In a bid to keep up with larger competitors, some smaller firms are betting that offering more granular data will make their product stand out. Diesse Diagnostica Senese, a diagnostics firm based in Siena, Italy, is making tests that detect three kinds of antibodies the immune system develops to fight off a disease — IgG, IgA and IgM — unlike most of the other tests currently on the market, which only measure IgG and IgM
Diesse is providing the regional government in Tuscany with 500,000 antibody tests and is now producing 1.2 million tests a month. The firm, which has about 200 employees and was founded in 1980, pulls in 70% of its revenues from outside Italy and posted sales of $32 million in 2019. In May 2019, it was wholly acquired by French healthcare investment firm ArchiMed for about $32 million.
“We decided to launch a test which detects all three antibodies because the immune response to this virus is still poorly understood,” says Diesse CEO Massimiliano Boggetti. “We need important epidemiological studies to see if we can really say that those who have developed antibodies are immune.”
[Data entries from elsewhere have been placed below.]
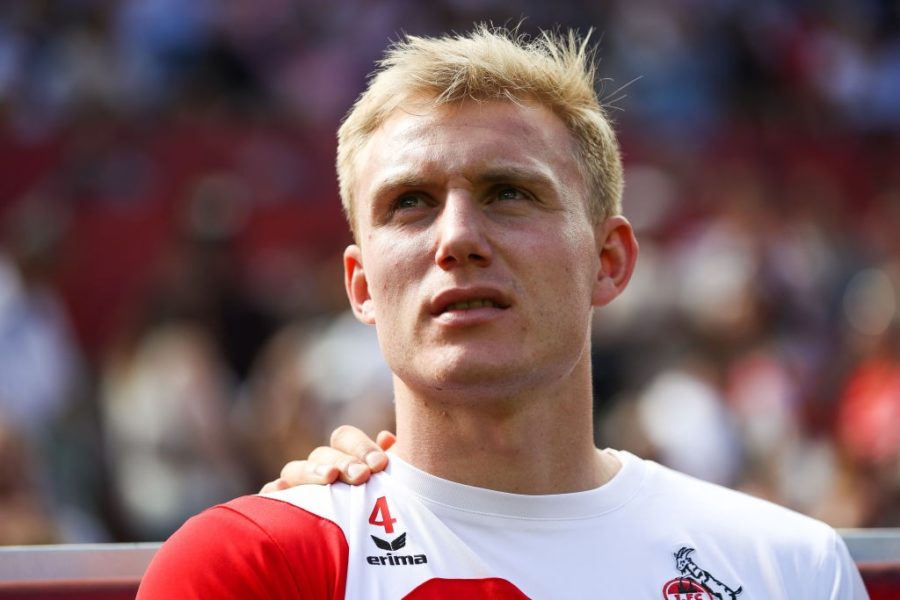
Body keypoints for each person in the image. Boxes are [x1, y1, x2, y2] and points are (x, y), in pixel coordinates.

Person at [137, 25, 868, 598]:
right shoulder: (254, 565)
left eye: (509, 193)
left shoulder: (788, 569)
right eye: (409, 203)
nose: (456, 238)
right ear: (361, 287)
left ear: (608, 261)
Since the COVID-19 pandemic began to wreak havoc in Italy in February, the country has been something of a harbinger for other affected nations in the West, offering a potential preview of the near future. Multinational firms are now making a push to enter the Italian market, seeking to use the country as a springboard to offer their antibody tests elsewhere as demand picks up. No company has been more prominent than U.S. giant Abbott Labs, which is providing antibody tests to the Italian government and is also sending kits to regional authorities in Sicily and Piedmont.
“The U.S. is a vast country, unlike Italy, with different climates and heterogeneous populations,” says Dr. Giordano of Temple University. “If everyone uses a different test, then at that point the states will have to take responsibility [for testing]. The U.S. needs to find a way to normalize the data across the country.”